───── SUPPLIED TEXT ─────

The Governance Committee of the Board of Directors comprises Robert Bailey, Richard Beyer, Patrick Byrne, Mercedes Johnson, Lawrence Mondry, and Robert Switz. Mr. Mondry serves as the Chairman of the Governance Committee.

Charter of the Governance Committee of the Board of Directors of Micron Technology, Inc. 

1. Purpose

The purpose of the Governance Committee (the “Committee”) of the Board of Directors (the “Board”) of Micron Technology, Inc. (the “Company”) shall be to: 

1.01 Director Compensation. Assist the Board in discharging its responsibilities with respect to the compensation of the Company's non-management directors; 

1.02 Identification of Candidates. Assist the Board in discharging its responsibilities relating to the identification of qualified candidates to become Board members, consistent with criteria approved by the Board pursuant to Section 4.06 below; 

1.03 Recommendation of Nominees. Assist the Board in discharging its responsibilities relating to the selection of nominees for election or re-election as directors at annual meetings of stockholders (or special meetings of stockholders) at which directors are to be elected or re-elected; 

1.04 Recommendation of Candidates to Fill Vacancies. Assist the Board in discharging its responsibilities relating to the selection of candidates to fill any vacancies on the Board; 

1.05 Development of Corporate Governance Guidelines. Assist the Board in discharging its responsibilities relating to the development and recommendation to the Board of Corporate Governance guidelines and principles applicable to the Company; and 

1.06 Oversight and Evaluation. Assist the Board in discharging its responsibilities to oversee the evaluation of the Board and management.

───── DATASET ROWS ─────

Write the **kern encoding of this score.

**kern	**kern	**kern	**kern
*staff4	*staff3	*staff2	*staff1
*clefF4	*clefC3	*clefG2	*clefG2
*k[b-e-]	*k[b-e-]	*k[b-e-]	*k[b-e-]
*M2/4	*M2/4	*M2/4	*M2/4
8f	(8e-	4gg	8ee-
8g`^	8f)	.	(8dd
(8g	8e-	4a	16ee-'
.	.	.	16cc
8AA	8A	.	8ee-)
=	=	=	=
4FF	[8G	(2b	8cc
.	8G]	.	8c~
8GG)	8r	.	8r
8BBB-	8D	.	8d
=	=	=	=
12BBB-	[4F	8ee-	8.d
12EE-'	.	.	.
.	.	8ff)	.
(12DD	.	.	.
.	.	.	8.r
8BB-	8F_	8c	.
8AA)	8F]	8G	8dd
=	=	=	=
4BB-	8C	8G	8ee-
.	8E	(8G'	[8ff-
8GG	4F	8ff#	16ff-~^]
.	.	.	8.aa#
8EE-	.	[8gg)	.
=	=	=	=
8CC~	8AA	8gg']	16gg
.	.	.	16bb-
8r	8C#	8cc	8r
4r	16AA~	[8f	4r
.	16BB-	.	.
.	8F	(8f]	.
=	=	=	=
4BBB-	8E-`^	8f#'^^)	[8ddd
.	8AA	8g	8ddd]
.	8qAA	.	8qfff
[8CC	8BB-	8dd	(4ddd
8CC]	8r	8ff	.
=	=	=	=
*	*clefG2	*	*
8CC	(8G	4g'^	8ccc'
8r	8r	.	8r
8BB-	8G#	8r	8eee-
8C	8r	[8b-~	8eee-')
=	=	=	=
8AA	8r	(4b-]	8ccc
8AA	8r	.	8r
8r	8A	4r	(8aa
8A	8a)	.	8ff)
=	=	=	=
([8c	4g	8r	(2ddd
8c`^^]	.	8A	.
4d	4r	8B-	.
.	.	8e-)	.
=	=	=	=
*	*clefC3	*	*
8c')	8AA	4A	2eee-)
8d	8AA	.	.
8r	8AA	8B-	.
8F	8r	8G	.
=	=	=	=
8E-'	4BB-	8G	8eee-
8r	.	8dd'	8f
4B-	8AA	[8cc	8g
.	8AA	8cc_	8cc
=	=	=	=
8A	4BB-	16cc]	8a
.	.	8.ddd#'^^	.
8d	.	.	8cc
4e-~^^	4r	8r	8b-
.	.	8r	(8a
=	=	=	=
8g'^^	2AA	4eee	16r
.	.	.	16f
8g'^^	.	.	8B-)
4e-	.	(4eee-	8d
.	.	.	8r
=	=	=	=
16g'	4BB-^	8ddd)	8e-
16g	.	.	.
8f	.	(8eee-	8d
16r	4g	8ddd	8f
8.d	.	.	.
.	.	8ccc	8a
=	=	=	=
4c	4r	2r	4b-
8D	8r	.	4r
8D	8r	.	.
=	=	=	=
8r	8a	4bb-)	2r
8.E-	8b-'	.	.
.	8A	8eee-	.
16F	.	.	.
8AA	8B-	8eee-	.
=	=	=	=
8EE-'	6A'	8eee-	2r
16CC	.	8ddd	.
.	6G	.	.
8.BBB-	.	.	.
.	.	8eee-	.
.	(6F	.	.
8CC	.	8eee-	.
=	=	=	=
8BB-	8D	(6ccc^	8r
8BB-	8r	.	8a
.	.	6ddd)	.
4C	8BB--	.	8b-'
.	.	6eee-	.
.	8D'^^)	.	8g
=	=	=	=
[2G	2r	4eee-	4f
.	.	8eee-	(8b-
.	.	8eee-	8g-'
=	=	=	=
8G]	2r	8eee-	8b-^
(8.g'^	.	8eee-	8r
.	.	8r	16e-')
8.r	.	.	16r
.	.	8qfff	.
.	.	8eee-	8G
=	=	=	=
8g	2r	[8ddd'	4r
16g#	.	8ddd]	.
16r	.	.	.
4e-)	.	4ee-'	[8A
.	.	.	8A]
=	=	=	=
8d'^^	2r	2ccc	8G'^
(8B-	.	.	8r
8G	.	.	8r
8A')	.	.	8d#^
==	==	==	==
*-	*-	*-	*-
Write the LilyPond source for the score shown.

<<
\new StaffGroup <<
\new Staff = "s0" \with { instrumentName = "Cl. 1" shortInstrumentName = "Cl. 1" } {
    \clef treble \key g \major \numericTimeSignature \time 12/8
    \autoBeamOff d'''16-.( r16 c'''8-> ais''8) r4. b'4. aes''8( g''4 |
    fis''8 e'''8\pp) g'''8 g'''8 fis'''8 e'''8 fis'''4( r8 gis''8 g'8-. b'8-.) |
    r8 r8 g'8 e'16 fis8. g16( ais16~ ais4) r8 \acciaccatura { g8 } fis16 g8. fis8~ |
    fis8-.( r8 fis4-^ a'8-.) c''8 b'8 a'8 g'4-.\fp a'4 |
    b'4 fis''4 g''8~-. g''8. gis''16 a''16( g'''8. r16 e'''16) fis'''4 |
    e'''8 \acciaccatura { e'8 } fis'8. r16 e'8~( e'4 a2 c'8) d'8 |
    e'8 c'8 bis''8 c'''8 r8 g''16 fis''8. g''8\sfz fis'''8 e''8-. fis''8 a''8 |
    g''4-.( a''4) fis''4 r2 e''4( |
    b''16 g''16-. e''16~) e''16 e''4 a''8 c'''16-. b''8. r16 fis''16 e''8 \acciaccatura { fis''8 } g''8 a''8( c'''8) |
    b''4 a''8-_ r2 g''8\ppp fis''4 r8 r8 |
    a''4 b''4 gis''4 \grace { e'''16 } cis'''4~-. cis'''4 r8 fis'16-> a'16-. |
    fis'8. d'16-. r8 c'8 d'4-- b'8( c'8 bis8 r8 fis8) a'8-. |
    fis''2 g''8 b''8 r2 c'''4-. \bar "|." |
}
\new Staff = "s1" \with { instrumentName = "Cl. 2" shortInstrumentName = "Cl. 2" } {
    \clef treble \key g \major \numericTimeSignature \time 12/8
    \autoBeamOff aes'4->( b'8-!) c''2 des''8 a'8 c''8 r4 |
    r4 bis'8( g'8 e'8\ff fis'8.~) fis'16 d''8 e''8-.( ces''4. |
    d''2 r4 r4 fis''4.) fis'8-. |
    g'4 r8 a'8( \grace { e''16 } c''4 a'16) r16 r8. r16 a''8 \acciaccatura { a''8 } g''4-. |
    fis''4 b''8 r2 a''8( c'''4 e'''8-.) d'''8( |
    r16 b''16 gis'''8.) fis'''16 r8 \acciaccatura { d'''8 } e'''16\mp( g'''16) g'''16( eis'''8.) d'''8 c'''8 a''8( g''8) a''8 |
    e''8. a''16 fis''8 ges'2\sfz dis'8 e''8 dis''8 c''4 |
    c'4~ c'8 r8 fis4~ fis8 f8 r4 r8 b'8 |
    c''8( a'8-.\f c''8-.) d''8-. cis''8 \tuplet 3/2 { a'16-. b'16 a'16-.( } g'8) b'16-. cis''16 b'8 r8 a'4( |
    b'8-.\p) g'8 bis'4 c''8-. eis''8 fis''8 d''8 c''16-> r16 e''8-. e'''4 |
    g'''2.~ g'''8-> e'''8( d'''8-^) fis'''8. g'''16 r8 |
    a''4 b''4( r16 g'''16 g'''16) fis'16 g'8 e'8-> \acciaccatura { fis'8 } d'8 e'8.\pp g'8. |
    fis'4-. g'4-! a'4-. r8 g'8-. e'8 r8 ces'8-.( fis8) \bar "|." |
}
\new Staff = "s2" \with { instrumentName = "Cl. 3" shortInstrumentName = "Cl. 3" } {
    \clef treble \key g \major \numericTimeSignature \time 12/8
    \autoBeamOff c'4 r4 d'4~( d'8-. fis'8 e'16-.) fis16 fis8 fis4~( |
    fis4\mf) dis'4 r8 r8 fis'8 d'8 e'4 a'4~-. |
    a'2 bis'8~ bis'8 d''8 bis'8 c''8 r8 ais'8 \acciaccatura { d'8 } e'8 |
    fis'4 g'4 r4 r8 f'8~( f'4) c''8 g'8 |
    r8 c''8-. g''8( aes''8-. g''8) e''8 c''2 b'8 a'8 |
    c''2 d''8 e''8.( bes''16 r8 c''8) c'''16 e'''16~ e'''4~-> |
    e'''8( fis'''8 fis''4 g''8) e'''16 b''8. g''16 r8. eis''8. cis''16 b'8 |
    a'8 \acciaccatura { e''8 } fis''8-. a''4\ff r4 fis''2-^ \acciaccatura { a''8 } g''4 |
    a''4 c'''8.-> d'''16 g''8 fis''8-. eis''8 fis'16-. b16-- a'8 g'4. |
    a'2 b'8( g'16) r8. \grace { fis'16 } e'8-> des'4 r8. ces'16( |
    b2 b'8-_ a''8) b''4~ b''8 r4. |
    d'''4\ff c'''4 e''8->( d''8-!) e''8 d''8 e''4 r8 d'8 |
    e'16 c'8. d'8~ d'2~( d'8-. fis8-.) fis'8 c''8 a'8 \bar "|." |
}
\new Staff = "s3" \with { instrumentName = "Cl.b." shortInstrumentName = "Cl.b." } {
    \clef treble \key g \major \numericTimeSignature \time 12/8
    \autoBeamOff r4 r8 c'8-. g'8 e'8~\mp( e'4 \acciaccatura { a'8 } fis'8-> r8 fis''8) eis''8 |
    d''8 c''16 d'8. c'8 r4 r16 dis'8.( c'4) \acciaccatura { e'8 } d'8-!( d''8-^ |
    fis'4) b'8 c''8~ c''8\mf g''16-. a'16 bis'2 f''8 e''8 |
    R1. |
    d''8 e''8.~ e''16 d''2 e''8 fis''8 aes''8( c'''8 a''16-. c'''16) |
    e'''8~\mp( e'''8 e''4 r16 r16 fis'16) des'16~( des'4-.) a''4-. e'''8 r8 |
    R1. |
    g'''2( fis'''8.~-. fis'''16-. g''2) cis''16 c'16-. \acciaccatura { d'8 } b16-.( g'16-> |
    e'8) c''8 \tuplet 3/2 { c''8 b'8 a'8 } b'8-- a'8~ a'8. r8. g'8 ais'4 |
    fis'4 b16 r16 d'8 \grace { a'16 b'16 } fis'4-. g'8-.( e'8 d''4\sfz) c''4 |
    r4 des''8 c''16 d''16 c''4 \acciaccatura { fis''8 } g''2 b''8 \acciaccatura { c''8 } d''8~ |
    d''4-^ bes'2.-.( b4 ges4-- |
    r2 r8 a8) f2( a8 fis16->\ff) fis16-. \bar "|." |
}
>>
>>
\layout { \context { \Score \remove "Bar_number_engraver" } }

─────

### TASKS
(1) Filter the rows, keeping in full each line that contains the string "grace".
(2) Proceed with the Governance Committee charter, writing what comes after its final sentence.
The rows have no connection to the Governance Committee charter.

### OUTPUTS FOR THE TASKS
(1)
    a''4 b''4 gis''4 \grace { e'''16 } cis'''4~-. cis'''4 r8 fis'16-> a'16-. |
    g'4 r8 a'8( \grace { e''16 } c''4 a'16) r16 r8. r16 a''8 \acciaccatura { a''8 } g''4-. |
    a'2 b'8( g'16) r8. \grace { fis'16 } e'8-> des'4 r8. ces'16( |
    fis'4 b16 r16 d'8 \grace { a'16 b'16 } fis'4-. g'8-.( e'8 d''4\sfz) c''4 |

(2)
2. Membership, Qualifications, and Compensation 

2.01 Appointment. Committee members shall be appointed by and serve at the discretion of the Board. The Committee shall consist of at least two members of the Board. Members of the Committee shall meet the criteria of this Section 2 (as well as all other criteria, if any, required by the Securities and Exchange Commission (“SEC”) or NASDAQ Global Select Market of the NASDAQ Stock Market LLC ("NASDAQ")): 

2.02 Independence. Each member shall be “independent” as defined in the listing standards of the NASDAQ, in effect from time to time and in accordance with the time frames specified therein and, to the extent applicable and appropriate, the non-employee director definition of Rule 16b-3 of the Securities Exchange Act of 1934, as amended, and the outside director definition of Section 162(m) of the Internal Revenue Code of 1986, as amended; 

2.03 Qualification. Each member shall have experience in the judgment of the Board that would be useful in addressing matters designated to the Committee; and 

2.04 Committee Compensation. The fees paid to members of the Committee shall be determined by the Board in its sole discretion. 

3. Chairmanship. Unless the Board elects the Committee Chairman, the members of the Committee shall designate a Chairman by the majority vote of the full Committee membership. 

4. Duties and Responsibilities 

In order to carry out the purpose described above, the Committee may undertake those specific duties and responsibilities listed below and such other duties as the Board may from time to time prescribe. 

4.01 Director Compensation. The Committee shall, periodically, evaluate non-management director and Board committee member compensation and recommend to the Board the appropriate level of such compensation. In determining the appropriate level of non-management director and committee member compensation, the Committee may consider, without limitation, current market trends and industry practices.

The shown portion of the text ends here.